Oxidative phosphorylation:

• Occurs on mitochondrial inner membrane

• NADH and FADH2 are oxidized back to NAD+ and FAD

• The electrons are put into an electron transport chain - oxygen is the final electron acceptor, it combines with protons to form water. - as electrons are passed along the electron transport chain, the energy released pumps protons out of the mitochondrial matrix to form a gradient

• Protons flow back into the matric through ATP synthase, making ATP

• Uses electrons from NADH and FADH2 to generate a large amount of ATP via the electron transport chain

How many net ATP are produced in glycolysis?

• 2 ATP

Compare the pathways and ATP production of NADH and FADH2

NADH:

• Enters the electron transport chain earlier, producing 3 ATP per molecule of glucose

FADH2:

• Enters the electron transport chain later, yielding 2 ATP per molecule of glucose

Compare aerobic cellular respiration and fermentation. Which stage is common to both?

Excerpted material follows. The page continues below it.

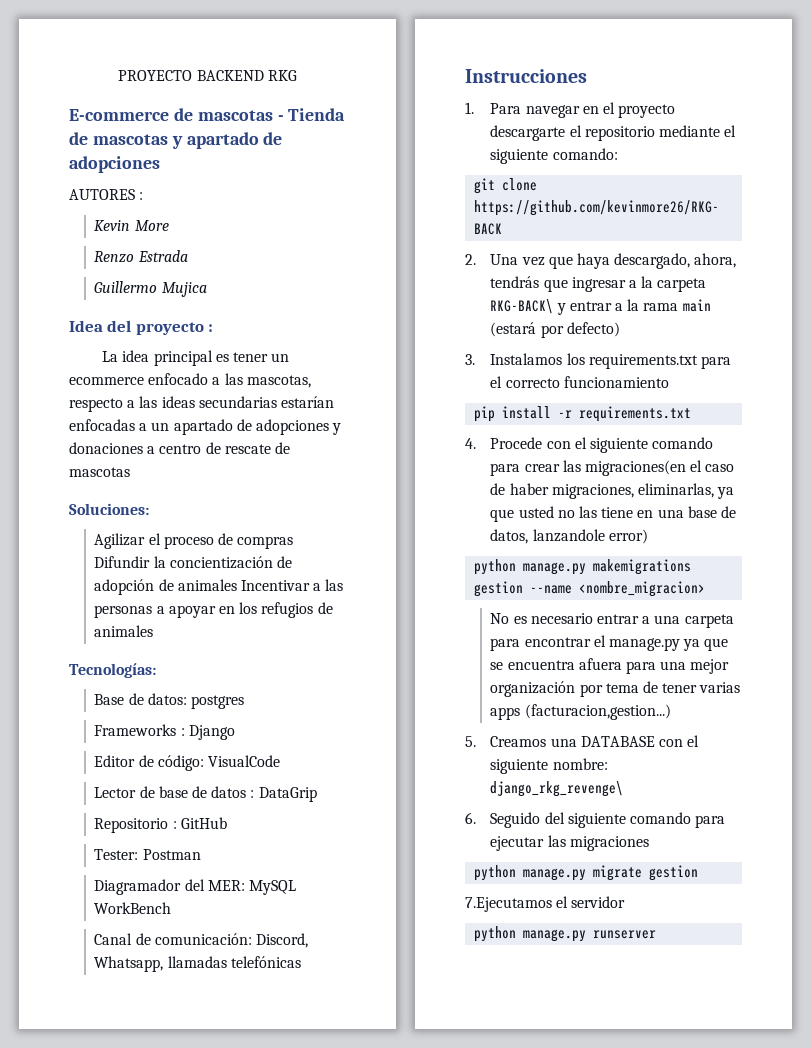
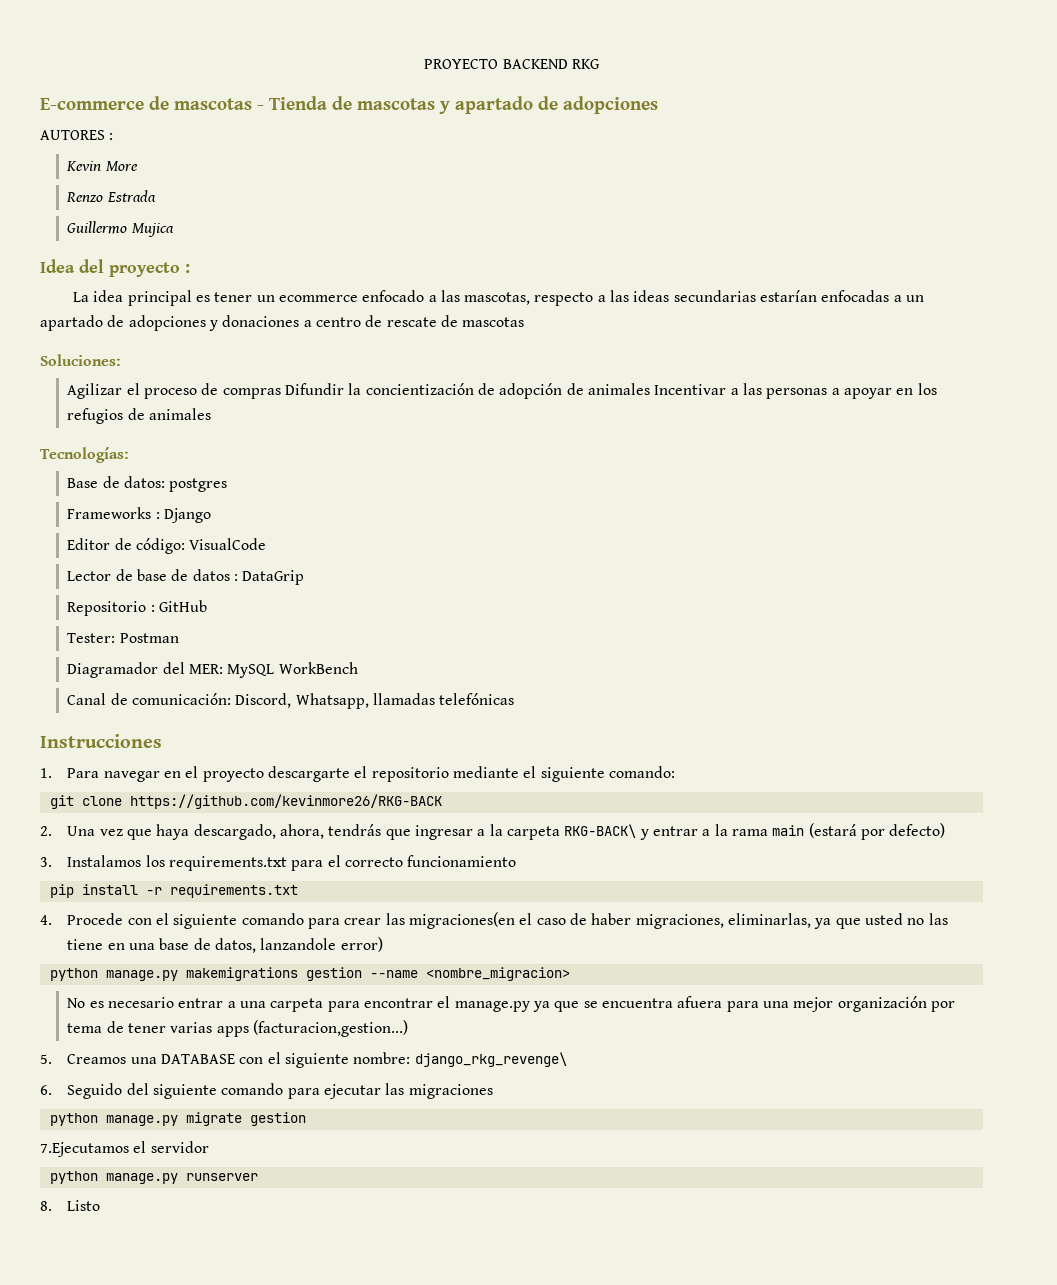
(657, 934) none -> [40,1200,101,1211] // 8. Listo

Aerobic cellular respiration:

• Requires oxygen

• Fully oxidizes glucose in a series of steps (glycolysis, pyruvate oxidation, citric acid cycle, and oxidative phosphorylation)

• Many ATP are made (38 ATP)

• Byproducts are CO2 and H2O

Fermentation:

• Occurs without oxygen

• Only includes glycolysis

• Produces less ATP (2 ATP)

• Lactic acid fermentation (in animals) produces lactate as byproduct

• Alcoholic fermentation (in yeast and some bacteria) produces ethanol and CO2 as a byproduct

Glycolysis is common to both aerobic cellular respiration and fermentation

What is the purpose of fermentation?

• The purpose of fermentation is to regenerate NAD⁺ from NADH without the citric acid cycle or the electron transport chain, allowing glycolysis to continue producing ATP in the absence of oxygen.